На самом деле такие изменения, как устранение чистилища с пути младенческих душ, исходят не из новой информации, а из вполне светских течений в обществе, в результате которых церковная догма начинает казаться необоснованной или даже варварской. Идея ада, к примеру, стала морально отталкивающей и трансформировалась из подземных котлов с кипящей смолой до более умеренного «отдаления от Бога».

Многие конфессии не хотят, чтобы их образ в общественном сознании был связан с отвержением науки; точно так же они не хотят слишком сильно отставать от общественной морали. Именно поэтому они часто жонглируют своими религиозными «истинами» с целью соответствия духу времени. Возможно, самым наглядным примером будет политика мормонов в отношении чернокожих в священстве. До 1852 г. афроамериканцам дозволялось быть священниками, но затем президент церкви Бригам Янг запретил им получать священный сан (у мормонов священство не оплачивается) и участвовать в некоторых религиозных церемониях – все потому, что пигментация их кожи якобы свидетельствовала о каиновой печати. Столетием позже эта доктрина попала под сильное давление американского движения за гражданские права, а также вступила в противоречие с желанием церкви вести миссионерскую деятельность в Бразилии – стране, где подобная расовая политика выглядела бы особенно одиозно. В результате в 1978 г., через десять лет после гибели Мартина Лютера Кинга, эта норма была пересмотрена: руководящий орган мормонской церкви объявил, что Бог, услышав их молитвы, послал «откровение» и сделал чернокожих полноправными мормонами.

= ИСХОДНЫЕ ДАННЫЕ =

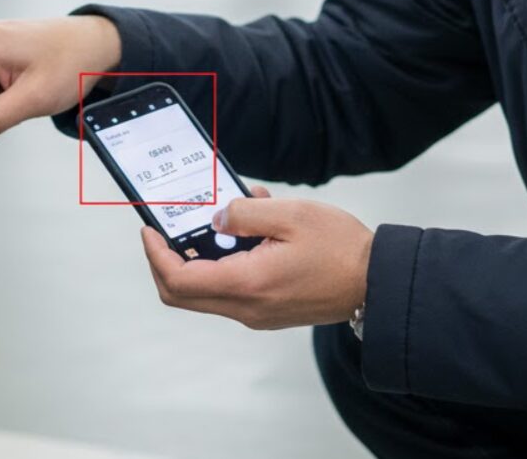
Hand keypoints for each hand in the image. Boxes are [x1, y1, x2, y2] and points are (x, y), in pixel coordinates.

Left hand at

= ЗАДАНИЯ =
**A.** Выпишите все слова и словосочетания, взятые в тексте о пересмотре церковных догм в кавычки-«ёлочки».
**B.** Продолжите текст о пересмотре церковных догм с того места, где он заканчивается.
Строки никак не связаны с текстом.

= ОТВЕТЫ ПО ЗАДАНИЯМ =
**A.** «отдаления от Бога», «истинами», «откровение»

**B.**
Верит ли кто-нибудь, кроме самих мормонов, в такую версию событий? Все произошло слишком своевременно, слишком удобно. И почему Бог с самого начала не дал понять, что дискриминация чернокожих мормонов – это неправильно? В этом примере (но это верно и для многих других религиозных доктрин) мы видим, что «истина» возникает не из наблюдений и даже не из откровений, а по тайному сговору.

Несмотря на утверждения креационистов, которые рассматривают теорию эволюции как аналогичный тайный сговор между учеными, в науке подобных заговоров не существует. Химик Питер Эткинс верно заметил: «Теория естественного отбора стала революцией и ступенькой к славе; то же самое можно сказать о теории относительности и квантовой теории. Трепет открытия сам по себе будет отличным стимулом к еще большим усилиям. Все молодые ученые мечтают о революции». Ничего подобного нельзя сказать о богословах (Мартин Лютер – редкое исключение), которые либо втайне вынашивают свои еретические теории, либо осмеливаются лишь на мелкие изменения в интерпретации церковной доктрины.

Возможность опровержения

Я уже говорил, что научная теория хороша, если ее можно опровергнуть. Когда набирается достаточное количество фактических данных, противоречащих теории, человек либо изменяет эту теорию, либо отказывается от нее.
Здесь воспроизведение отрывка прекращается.